Se você for iniciar com uma versão beta, precisa lidar com o fato de que será necessário iterar, prototipar, testar, analisar e refinar seu produto diversas vezes.

“As pessoas geralmente não reservam tempo para o processo de iteração”, Schonthal diz. “Elas apenas assumem que as coisas vão dar certo. Olham para a iteração como um processo de progressão muito linear: você começa de um jeito e termina do mesmo. Mas isso não é verdade.”

Schonthal aconselha que para um progresso realmente interessante, são necessários vários ciclos de iteração – desde que eles sejam feitos o mais rápido possível.

O professor cita a experiência dos empresários estudantes que ele supervisiona no Kellogg’s Zell Fellows Program, uma aceleradora de risco seletivo. Inicialmente, os alunos levam três semanas para passar pelo primeiro ciclo de iteração. O próximo ciclo leva duas semanas. Ao final do curso, cada ciclo de iteração demora menos de uma semana, já que os alunos aprenderam o que é “bom o suficiente”.

Essa é uma lição crucial, dada a rapidez com que as coisas se movem no mundo do desenvolvimento de produtos nos dias de hoje.

“A inovação é mais rápida hoje do que nunca. O que pode ser realizado agora em um espaço de tempo é completamente diferente do que era quando eu comecei há dez anos”, Schonthal reflete. “A inovação será mais rápida no próximo ano do que é hoje. É provável que ela se torna cada vez mais e mais veloz.”

Tire um tempo para refletir

Uma das etapas mais importantes no processo de design, a síntese, implica em pausar deliberadamente para refletir sobre o que foi observado. E esse é um passo que muitas vezes é negligenciado.

“Não consigo pensar em muitas organizações que criaram uma etapa clara no projeto para reflexão”, o professor afirma. “Normalmente é só ‘vamos, vamos, vamos! Qual o próximo passo? Qual o próximo passo?”

Às vezes, o melhor próximo passo é dar uma olhada no que já aconteceu.

É natural, e até mesmo esperado, perceber durante o processo de síntese que o problema que você quer resolver com seu produto não é o problema que seu produto de fato resolve. Isso pode parecer uma má notícia, mas tem saída: tirar um tempo para refletir torna possível corrigir as direções que suas soluções tomaram.

“Tentar apressar a síntese é o ‘beijo da morte’”, diz ele. “Insights inesperados requerem reflexão.

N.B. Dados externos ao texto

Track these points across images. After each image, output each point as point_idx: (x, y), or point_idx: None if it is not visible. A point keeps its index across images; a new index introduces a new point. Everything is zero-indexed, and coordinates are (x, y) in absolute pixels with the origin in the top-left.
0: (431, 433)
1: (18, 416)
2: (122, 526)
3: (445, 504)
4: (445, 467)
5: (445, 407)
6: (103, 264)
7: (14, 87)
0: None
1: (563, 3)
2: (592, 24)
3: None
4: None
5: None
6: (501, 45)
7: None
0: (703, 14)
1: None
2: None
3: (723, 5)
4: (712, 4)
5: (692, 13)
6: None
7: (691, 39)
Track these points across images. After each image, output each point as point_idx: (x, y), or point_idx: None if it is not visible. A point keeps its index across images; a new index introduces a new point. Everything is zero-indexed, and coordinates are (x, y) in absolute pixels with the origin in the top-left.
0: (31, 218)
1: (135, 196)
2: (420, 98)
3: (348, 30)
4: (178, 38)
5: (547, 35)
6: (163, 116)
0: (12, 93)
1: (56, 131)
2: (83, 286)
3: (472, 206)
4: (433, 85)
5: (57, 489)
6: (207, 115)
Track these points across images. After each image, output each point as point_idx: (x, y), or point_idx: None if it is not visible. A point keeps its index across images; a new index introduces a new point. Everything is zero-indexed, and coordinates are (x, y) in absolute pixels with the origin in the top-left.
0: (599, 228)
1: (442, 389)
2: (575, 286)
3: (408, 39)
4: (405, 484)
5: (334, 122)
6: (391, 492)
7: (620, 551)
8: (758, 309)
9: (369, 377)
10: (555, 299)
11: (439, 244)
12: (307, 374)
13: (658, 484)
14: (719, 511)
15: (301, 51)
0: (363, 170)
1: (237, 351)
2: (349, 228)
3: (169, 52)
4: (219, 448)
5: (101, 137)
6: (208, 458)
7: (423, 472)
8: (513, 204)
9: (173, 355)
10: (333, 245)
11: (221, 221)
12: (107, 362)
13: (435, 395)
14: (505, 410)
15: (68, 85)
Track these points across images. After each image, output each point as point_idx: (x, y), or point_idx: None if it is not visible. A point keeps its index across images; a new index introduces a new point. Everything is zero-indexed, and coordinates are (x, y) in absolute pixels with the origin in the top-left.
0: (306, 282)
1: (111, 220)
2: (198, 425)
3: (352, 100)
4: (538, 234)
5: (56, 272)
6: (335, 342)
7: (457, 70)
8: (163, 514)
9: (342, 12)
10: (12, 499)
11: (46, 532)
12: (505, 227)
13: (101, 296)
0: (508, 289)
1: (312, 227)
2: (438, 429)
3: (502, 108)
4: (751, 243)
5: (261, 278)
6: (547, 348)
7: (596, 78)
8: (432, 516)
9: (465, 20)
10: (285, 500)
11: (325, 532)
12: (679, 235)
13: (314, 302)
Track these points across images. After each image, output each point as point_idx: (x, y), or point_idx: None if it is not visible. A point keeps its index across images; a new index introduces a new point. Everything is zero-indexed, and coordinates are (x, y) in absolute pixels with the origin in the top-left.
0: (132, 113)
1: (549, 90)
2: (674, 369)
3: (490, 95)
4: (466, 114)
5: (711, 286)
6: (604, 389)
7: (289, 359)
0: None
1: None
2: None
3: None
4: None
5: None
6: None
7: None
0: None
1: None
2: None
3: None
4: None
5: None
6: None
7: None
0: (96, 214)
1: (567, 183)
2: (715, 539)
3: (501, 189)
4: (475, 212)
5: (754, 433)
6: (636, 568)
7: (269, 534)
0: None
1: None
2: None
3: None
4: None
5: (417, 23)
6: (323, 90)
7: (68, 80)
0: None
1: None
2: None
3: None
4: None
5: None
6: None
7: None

Essas ideias nunca estão na superfície. Se estiverem, provavelmente são óbvias para todos e não tão inovadoras.”

 

Este texto foi baseado no artigo da Kellogg Insight. Veja o original.

 

 

Comentários (01)

  1. Inspirador, Parabéns pelo texto, Gabriela!
    Sou apaixonado pelo tema Tempo e Inovação, e venho trilhado os caminhos da inovação também, desde a faculdade de arquitetura, passando pela especialização em branding, e agora, pós em Inovação e Gestão do Futuro.

    Falando em Tempo, a Economia Criativa faz um ótimo casamento com a Economia Colaborativa, que realmente poupa tempo para todos os envolvidos. Muito válida a parte que fala da importância da Síntese e da Reflexão. Etapa importante que a maioria ignora pelas tentações do dia-a-dia no mercado.

    Gabriela, desejo boa sorte em sua carreira, parabéns pelo texto e que venham mais posts pra gente usar melhor nosso Tempo!